*ФРАГМЕНТ ДОКУМЕНТА:*
===============
Продавец на таком рынке сталкивается со своеобразной проблемой: желая продать товар быстро, он вынужден продавать его по цене, предложенной одним из первых покупателей, и рискует упустить более выгодную сделку. Напротив, желая продать товар дорого, он оказывается вынужден долго ждать подходящего покупателя (скорее всего такого, которому товар нужен быстро), и при этом рискует вовсе ничего не продать.

Читатели, знакомые с более развитыми рынками -- в том числе с оптовыми или розничными -- в этот момент, наверное, должны возмутиться и сказать, что большинство реальных рынков работают несколько иначе. Я об этом знаю; собственно, мы еще вернемся к вопросу о том, как можно улучшить процесс и как он улучшается на практике.

Издержки транзакции по продаже лодки, таким образом, можно разделить на два компонента: риск, что продав лодку за данную цену, мы упустили шанс продать ее дороже, и потерянную прибыль, обусловленную слишком длительным процессом продажи (поскольку мы продаем лодку, логично предположить, что мы знаем лучшие применения для денег, чем для лодки -- но пока мы ее не продадим, мы не можем воспользоваться деньгами).

Со стороны покупателя, издержки транзакции содержат эти же две составляющие и риск, что он купит лодку с дефектами, т.е. не то, что планировал. Последняя составляющая издержек может потребовать специальных -- и весьма сложных -- механизмов для компенсации, но не интересна для наших дальнейших рассуждений, поэтому мы не будем подробно разбирать соответствующий круг вопросов.

Издержки транзакции не торгуются на рынке непосредственно, поэтому рыночной цены как таковой не имеют; однако, как мы видели, перечисленные нами типы издержек пересчитываются в деньги довольно легко -- разумеется, если потерянная прибыль имеет только (или преимущественно) денежное выражение и если нам известны вероятности соответствующих рисков. На практике, вероятности рисков часто не известны и приходится пользоваться более или менее грубыми эмпирическими оценками.

Впрочем, не все транзакционные издержки могут быть адекватно учтены бухгалтерской калькуляцией: так, например, я могу испытывать субъективные неудобства от того, что мне не нравятся физиономии некоторых потенциальных покупателей, с которыми приходится вести переговоры.

Так или иначе, очевидно, что стоимость транзакции всегда ненулевая, и возможны ситуации, когда эта стоимость оказывается сравнима с рыночной ценой актива. Это плохо, в частности потому, что бухгалтерские оценки такого актива становятся весьма ненадежны -- и, соответственно, становится ненадежным планирование, производимое на основе этих оценок. Поэтому участники реальных рынков стремятся к устранению транзакционных издержек и снижению стоимости транзакции. Впрочем, прежде чем рассмотреть методы, которые с этой целью применяются на реальных рынках, давайте рассмотрим транзакционные издержки в несколько более сложной ситуации, чем продажа подержанной лодки.
===============
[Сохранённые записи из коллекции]
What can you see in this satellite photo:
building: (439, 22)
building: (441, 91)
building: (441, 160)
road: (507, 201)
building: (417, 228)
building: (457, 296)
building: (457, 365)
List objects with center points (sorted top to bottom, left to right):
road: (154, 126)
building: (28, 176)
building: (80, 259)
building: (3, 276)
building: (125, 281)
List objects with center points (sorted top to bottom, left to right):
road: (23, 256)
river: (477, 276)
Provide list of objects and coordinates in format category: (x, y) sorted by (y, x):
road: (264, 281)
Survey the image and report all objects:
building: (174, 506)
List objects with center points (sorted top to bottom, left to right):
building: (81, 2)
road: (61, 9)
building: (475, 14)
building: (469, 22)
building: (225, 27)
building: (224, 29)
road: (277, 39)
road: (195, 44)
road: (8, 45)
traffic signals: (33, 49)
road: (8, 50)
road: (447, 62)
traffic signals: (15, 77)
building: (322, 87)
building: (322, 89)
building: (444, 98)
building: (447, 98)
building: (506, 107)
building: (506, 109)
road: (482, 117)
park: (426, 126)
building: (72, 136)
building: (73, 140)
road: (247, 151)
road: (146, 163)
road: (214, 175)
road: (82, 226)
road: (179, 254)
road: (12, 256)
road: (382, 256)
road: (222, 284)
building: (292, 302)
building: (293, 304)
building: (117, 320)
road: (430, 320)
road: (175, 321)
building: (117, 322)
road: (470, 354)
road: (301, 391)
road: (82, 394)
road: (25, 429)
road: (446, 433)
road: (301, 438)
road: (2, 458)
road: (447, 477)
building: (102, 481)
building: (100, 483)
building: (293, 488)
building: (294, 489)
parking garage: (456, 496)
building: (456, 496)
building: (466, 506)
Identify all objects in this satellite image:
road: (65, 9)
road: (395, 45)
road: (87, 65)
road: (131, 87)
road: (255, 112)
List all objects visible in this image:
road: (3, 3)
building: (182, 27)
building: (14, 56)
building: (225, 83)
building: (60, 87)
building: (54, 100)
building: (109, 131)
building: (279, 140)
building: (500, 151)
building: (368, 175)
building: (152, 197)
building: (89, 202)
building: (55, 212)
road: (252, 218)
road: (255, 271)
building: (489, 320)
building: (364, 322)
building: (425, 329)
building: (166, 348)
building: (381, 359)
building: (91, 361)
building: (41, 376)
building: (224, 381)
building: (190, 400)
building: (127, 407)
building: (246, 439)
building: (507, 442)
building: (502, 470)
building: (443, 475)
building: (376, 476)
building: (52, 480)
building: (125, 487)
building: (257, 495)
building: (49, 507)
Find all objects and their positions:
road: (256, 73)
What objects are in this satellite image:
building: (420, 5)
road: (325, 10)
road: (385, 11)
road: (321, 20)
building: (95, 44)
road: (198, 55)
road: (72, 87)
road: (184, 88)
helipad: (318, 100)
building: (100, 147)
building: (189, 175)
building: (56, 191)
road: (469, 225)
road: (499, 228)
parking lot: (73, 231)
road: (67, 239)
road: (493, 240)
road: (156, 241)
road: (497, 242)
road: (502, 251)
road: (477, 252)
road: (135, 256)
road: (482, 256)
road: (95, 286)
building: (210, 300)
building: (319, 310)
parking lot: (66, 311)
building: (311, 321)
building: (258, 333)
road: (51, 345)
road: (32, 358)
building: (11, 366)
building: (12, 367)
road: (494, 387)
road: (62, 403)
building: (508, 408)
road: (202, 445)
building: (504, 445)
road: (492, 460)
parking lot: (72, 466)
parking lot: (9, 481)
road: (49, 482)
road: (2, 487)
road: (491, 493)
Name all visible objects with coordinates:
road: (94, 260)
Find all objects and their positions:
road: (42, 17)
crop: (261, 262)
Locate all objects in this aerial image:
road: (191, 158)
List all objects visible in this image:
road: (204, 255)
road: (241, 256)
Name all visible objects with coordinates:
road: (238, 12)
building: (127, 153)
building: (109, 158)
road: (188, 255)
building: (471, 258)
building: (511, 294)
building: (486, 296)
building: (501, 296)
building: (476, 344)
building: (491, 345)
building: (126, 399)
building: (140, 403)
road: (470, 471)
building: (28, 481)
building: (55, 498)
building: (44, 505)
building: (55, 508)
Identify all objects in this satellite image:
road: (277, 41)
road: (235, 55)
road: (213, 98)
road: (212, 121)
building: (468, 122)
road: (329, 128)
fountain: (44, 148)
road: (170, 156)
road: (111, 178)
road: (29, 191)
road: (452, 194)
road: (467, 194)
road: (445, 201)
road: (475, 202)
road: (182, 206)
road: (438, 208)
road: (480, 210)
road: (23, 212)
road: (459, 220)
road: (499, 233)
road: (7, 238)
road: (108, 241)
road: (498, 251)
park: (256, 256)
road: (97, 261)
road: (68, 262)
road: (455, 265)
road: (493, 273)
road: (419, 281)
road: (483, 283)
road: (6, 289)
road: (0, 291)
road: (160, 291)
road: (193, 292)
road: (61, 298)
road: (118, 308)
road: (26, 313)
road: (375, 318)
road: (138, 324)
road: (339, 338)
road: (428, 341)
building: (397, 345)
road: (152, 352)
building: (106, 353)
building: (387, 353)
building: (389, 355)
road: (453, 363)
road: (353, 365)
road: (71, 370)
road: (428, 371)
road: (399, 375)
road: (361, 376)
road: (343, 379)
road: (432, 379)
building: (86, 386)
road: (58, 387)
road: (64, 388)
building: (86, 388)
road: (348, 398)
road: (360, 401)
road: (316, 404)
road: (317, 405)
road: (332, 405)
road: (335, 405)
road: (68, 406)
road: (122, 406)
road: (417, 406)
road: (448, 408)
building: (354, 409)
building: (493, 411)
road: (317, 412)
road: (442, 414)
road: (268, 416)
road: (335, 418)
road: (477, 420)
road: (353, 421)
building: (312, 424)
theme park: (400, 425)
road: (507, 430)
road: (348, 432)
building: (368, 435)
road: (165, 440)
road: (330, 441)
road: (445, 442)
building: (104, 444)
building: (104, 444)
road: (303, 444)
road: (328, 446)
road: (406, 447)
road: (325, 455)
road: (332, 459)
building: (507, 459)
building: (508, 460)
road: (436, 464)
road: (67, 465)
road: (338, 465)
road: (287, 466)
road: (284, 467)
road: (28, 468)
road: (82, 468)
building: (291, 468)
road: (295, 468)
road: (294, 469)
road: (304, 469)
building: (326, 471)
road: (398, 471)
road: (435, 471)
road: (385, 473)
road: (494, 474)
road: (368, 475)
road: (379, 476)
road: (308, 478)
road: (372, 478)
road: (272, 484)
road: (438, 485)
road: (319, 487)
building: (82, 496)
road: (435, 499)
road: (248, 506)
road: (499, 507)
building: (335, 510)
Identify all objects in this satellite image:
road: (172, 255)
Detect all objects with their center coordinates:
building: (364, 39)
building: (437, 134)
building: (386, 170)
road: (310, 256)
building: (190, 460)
===============
*ЧТО СДЕЛАТЬ:*
1. Отредактируйте текст о транзакционных издержках: приведите всё от слов «Со стороны покупателя, издержки» вниз до слов «грубыми эмпирическими оценками.», заменив «эмпирическими оценками» на «приблизительными оценками».
2. На какие два компонента, согласно тексту о транзакционных издержках, делятся издержки транзакции по продаже лодки?
Строки — самостоятельный материал, отдельный от текста о транзакционных издержках.

*СПИСОК ОТВЕТОВ:*
1.
Со стороны покупателя, издержки транзакции содержат эти же две составляющие и риск, что он купит лодку с дефектами, т.е. не то, что планировал. Последняя составляющая издержек может потребовать специальных -- и весьма сложных -- механизмов для компенсации, но не интересна для наших дальнейших рассуждений, поэтому мы не будем подробно разбирать соответствующий круг вопросов.

Издержки транзакции не торгуются на рынке непосредственно, поэтому рыночной цены как таковой не имеют; однако, как мы видели, перечисленные нами типы издержек пересчитываются в деньги довольно легко -- разумеется, если потерянная прибыль имеет только (или преимущественно) денежное выражение и если нам известны вероятности соответствующих рисков. На практике, вероятности рисков часто не известны и приходится пользоваться более или менее грубыми приблизительными оценками.

2. На риск упустить шанс продать лодку дороже и на потерянную прибыль из-за слишком длительного процесса продажи.